Oil industry says, “Repeal 907”
They say that repeal of 907 would automatically increase American influence in Azerbaijan, and encourage faster development of democracy and more extensive economic reform. A settlement of the Nagorno-Karabagh conflict would significantly ease regional tensions, paving the way for real economic development of the entire TransCaucasus and Caspian Seas region.

Some oilmen are quite vocal about this issue. “We are in the position of aligning ourselves with Armenia, an ally of Russia, and turning our backs on Azerbaijan, a country close to NATO,” says the general manager of an oilrig service company.

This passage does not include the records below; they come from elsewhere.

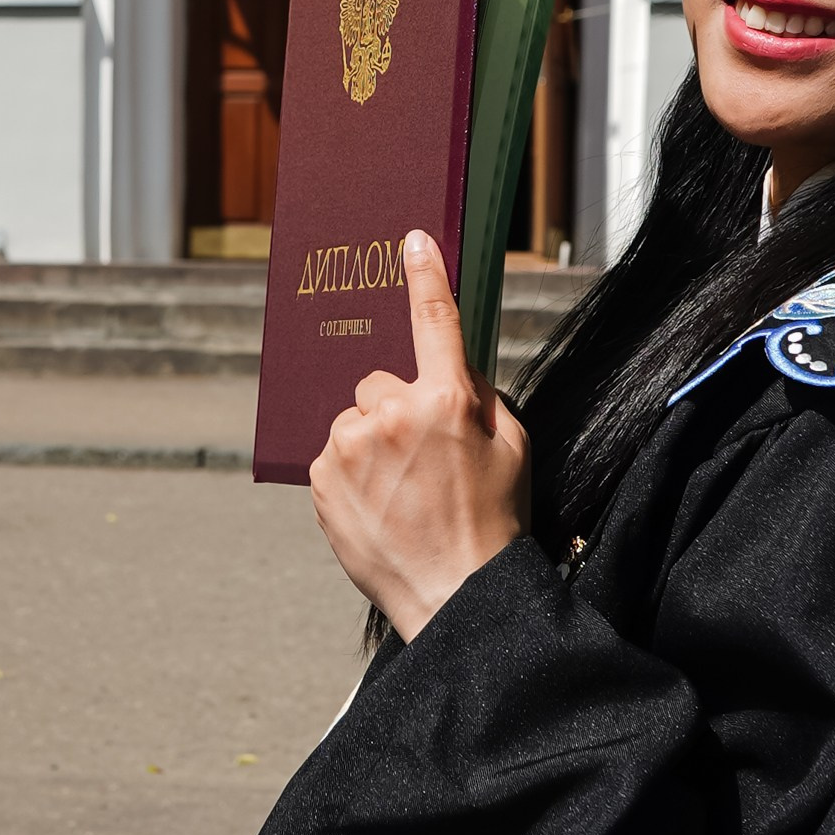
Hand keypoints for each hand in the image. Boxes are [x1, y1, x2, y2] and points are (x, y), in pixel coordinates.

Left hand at [309, 230, 529, 641]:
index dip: (425, 275)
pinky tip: (378, 507)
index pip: (434, 320)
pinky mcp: (320, 476)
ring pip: (354, 420)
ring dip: (370, 444)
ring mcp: (350, 445)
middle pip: (380, 382)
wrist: (456, 594)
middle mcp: (392, 411)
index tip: (411, 240)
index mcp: (447, 398)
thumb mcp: (514, 449)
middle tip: (425, 461)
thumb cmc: (495, 523)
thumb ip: (481, 397)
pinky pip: (332, 454)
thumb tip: (453, 369)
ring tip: (401, 494)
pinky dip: (349, 474)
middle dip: (397, 409)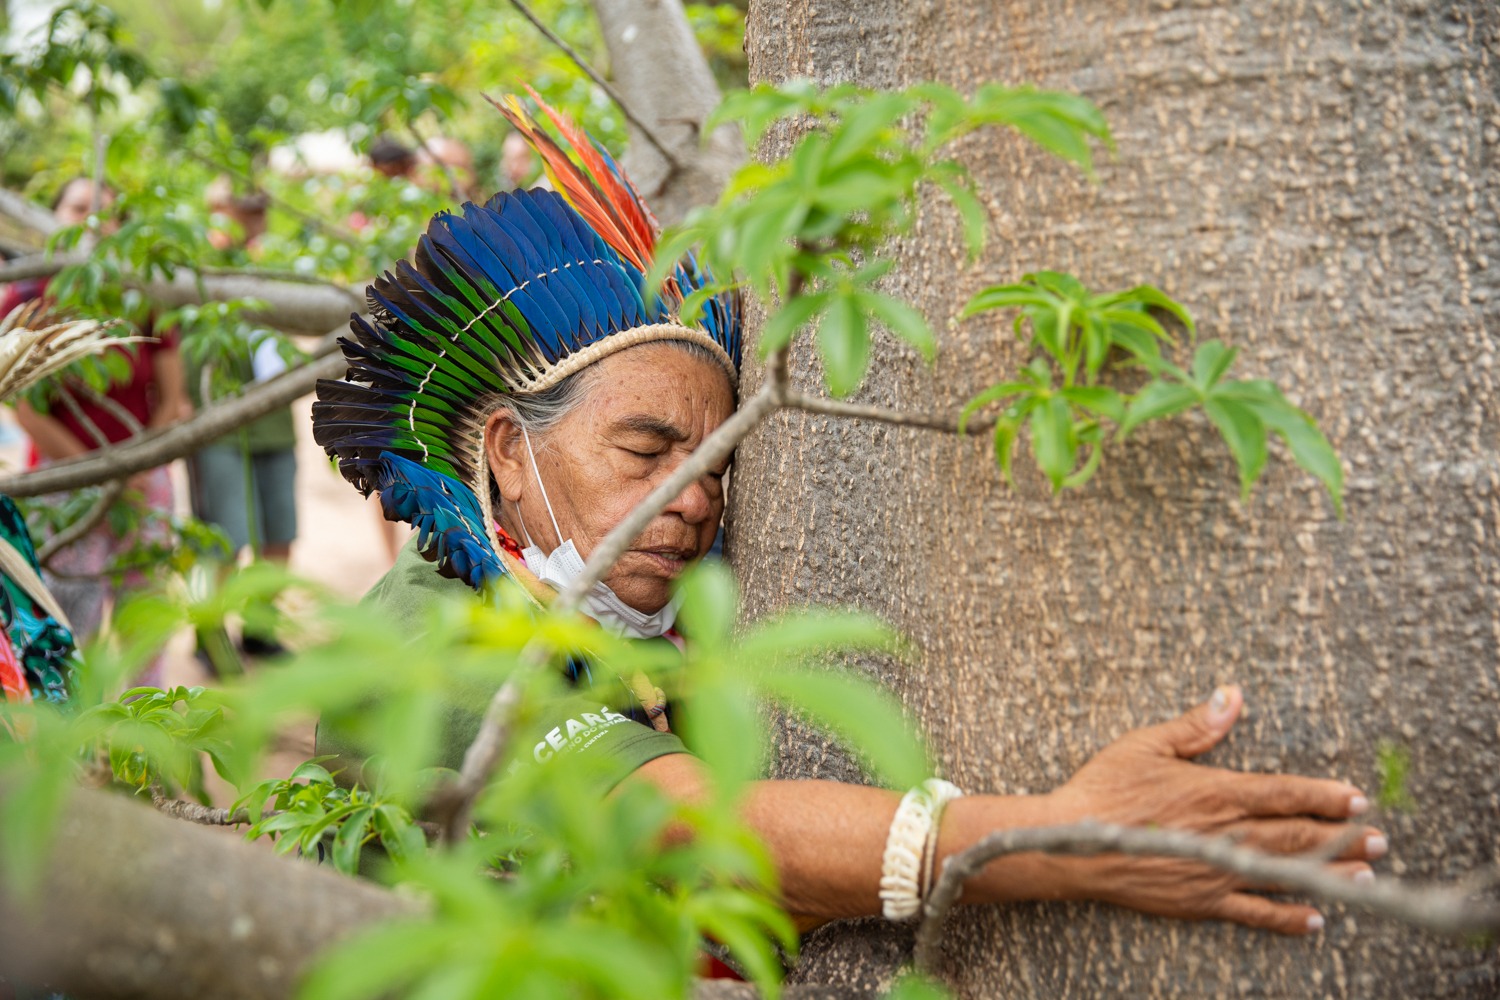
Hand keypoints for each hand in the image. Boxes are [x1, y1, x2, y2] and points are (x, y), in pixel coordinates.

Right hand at [1045, 685, 1382, 933]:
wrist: (1072, 842)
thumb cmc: (1104, 788)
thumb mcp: (1146, 745)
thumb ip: (1195, 725)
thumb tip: (1231, 695)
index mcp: (1215, 791)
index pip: (1283, 793)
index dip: (1324, 796)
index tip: (1357, 799)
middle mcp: (1225, 833)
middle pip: (1296, 835)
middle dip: (1342, 837)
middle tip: (1380, 840)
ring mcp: (1215, 870)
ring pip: (1285, 872)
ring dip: (1329, 873)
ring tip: (1367, 876)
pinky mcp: (1200, 900)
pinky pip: (1252, 911)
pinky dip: (1286, 915)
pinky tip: (1314, 918)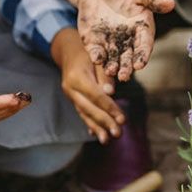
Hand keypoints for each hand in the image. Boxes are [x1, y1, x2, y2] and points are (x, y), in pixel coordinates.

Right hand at [52, 28, 124, 142]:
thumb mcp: (97, 57)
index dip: (110, 108)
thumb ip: (105, 75)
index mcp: (77, 77)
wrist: (69, 50)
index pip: (96, 96)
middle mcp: (70, 88)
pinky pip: (82, 112)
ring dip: (97, 128)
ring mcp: (70, 95)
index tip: (122, 120)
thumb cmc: (88, 52)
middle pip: (89, 108)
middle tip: (118, 134)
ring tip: (107, 141)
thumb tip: (111, 92)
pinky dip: (90, 123)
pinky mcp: (73, 99)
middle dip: (105, 122)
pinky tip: (97, 135)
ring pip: (84, 113)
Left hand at [75, 0, 174, 80]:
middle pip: (129, 57)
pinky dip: (97, 56)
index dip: (142, 55)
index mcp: (142, 30)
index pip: (144, 46)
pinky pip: (96, 52)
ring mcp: (111, 43)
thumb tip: (171, 4)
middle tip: (124, 76)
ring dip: (112, 66)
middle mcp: (128, 41)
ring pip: (113, 58)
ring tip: (111, 71)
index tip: (140, 64)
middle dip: (127, 67)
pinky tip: (97, 60)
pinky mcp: (95, 42)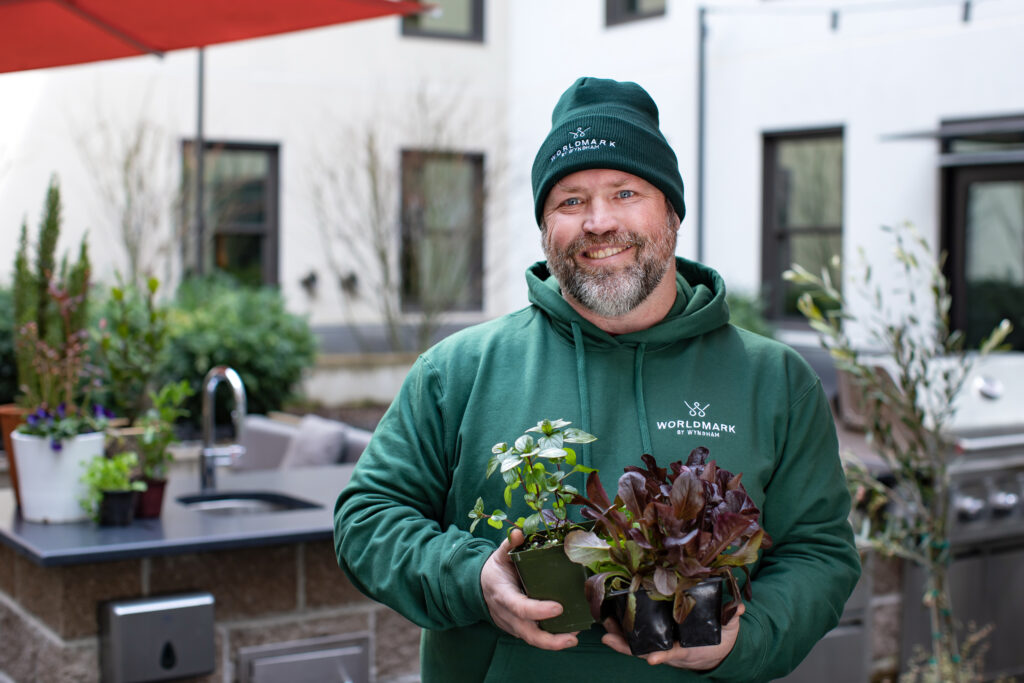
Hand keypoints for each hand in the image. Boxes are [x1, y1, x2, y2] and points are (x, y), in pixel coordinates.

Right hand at [480, 529, 579, 650]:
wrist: (480, 587)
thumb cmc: (495, 570)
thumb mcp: (500, 555)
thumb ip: (510, 545)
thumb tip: (519, 532)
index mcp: (502, 594)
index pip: (519, 607)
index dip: (538, 610)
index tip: (559, 607)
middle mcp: (507, 614)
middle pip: (527, 633)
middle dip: (550, 639)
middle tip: (572, 636)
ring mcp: (512, 625)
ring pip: (532, 639)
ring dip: (554, 642)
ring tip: (575, 637)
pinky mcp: (518, 629)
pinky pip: (534, 637)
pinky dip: (551, 639)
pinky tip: (569, 634)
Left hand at [601, 602, 744, 669]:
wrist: (719, 649)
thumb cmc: (721, 637)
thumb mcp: (728, 629)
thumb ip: (731, 617)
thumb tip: (738, 607)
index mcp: (688, 648)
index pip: (674, 653)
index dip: (663, 656)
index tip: (652, 659)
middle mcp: (672, 648)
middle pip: (646, 650)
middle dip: (627, 646)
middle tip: (608, 637)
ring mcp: (664, 644)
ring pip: (638, 645)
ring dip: (620, 639)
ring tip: (604, 629)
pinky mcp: (659, 638)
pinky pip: (638, 639)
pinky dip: (623, 634)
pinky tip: (610, 624)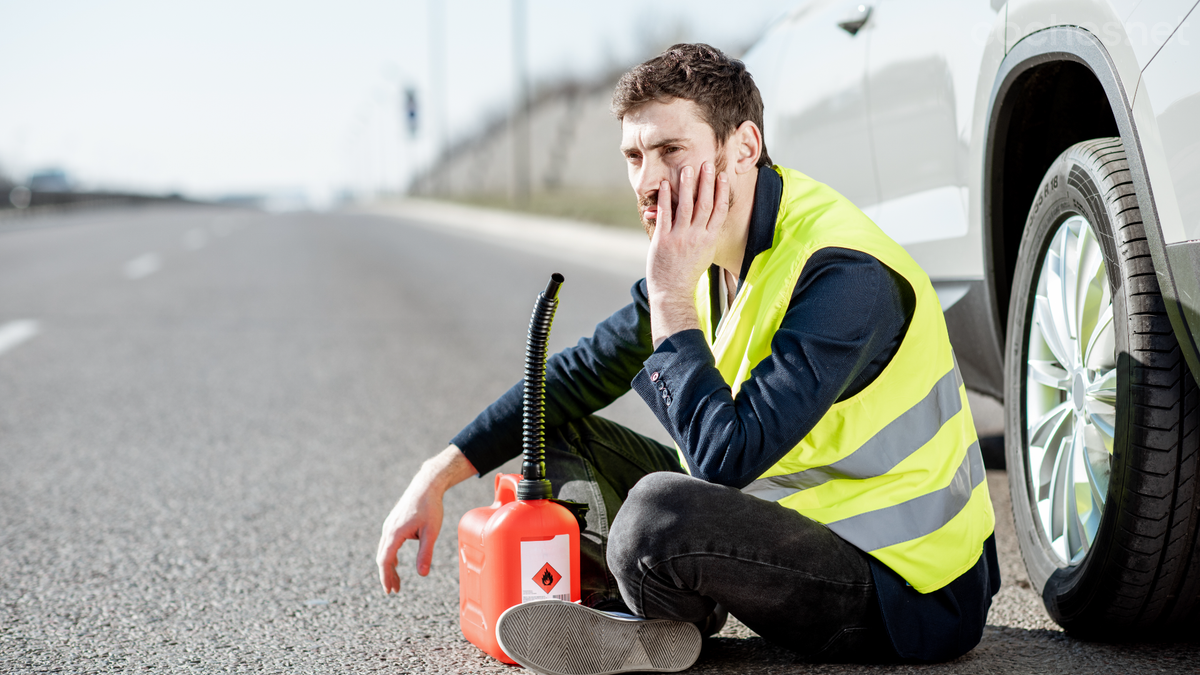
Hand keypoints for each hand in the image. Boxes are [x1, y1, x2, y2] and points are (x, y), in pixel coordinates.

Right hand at [376, 445, 476, 593]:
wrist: (426, 485)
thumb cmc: (430, 507)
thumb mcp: (431, 532)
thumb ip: (425, 553)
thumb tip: (422, 574)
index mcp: (395, 533)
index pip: (386, 560)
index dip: (386, 577)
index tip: (390, 590)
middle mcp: (388, 530)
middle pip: (383, 558)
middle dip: (387, 576)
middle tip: (393, 591)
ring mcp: (389, 525)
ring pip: (385, 551)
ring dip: (389, 567)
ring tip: (397, 582)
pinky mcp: (393, 523)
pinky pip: (388, 544)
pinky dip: (391, 556)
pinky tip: (397, 563)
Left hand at [646, 162, 730, 345]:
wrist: (673, 291)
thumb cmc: (688, 272)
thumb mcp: (705, 253)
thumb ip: (708, 234)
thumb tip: (712, 217)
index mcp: (710, 239)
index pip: (719, 210)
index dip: (721, 191)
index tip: (722, 176)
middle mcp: (697, 237)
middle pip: (705, 204)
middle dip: (707, 182)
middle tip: (707, 163)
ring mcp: (680, 237)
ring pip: (686, 206)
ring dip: (687, 186)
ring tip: (688, 168)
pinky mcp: (663, 239)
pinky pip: (665, 214)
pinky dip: (665, 198)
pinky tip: (665, 184)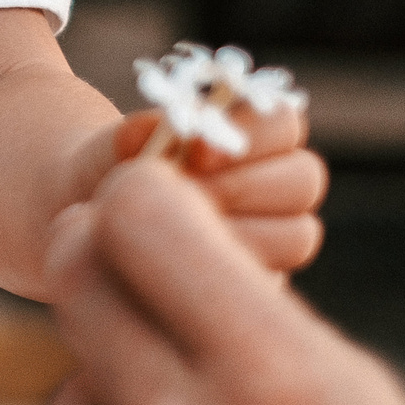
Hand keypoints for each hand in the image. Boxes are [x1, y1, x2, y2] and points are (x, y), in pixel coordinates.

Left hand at [2, 161, 404, 404]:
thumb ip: (243, 308)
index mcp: (269, 378)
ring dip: (102, 398)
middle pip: (75, 276)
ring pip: (59, 387)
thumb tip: (146, 221)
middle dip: (105, 268)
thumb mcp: (349, 394)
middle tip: (143, 292)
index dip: (148, 204)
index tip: (163, 218)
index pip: (134, 214)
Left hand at [105, 97, 326, 271]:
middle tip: (186, 195)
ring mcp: (278, 235)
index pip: (283, 122)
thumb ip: (130, 136)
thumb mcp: (108, 155)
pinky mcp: (266, 281)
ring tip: (181, 231)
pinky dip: (233, 271)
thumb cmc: (115, 179)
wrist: (99, 231)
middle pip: (304, 178)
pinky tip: (186, 267)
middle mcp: (275, 185)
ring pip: (300, 233)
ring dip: (245, 232)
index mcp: (250, 137)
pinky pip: (277, 280)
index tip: (196, 151)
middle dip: (245, 186)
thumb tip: (155, 127)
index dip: (252, 132)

“These sanctions hurt American companies’ interests in Azerbaijan. I have nothing against Armenia, but our policy should be equal and fair. No other NATO country has sanctions against Azerbaijan.”

“Section 907 is appalling,” says a general manager of an onshore operating company. “Our position is wrong. There is no logic for it. It is very difficult to convince Azerbaijanis that we are their friends when we have this law on the books. Here, relations and respect between people mean everything. President Aliyev has done everything to accommodate American oil companies, yet all he gets are promises, and no action. It is time for action. Azerbaijanis don’t understand our political processes. They see us as hypocrites.”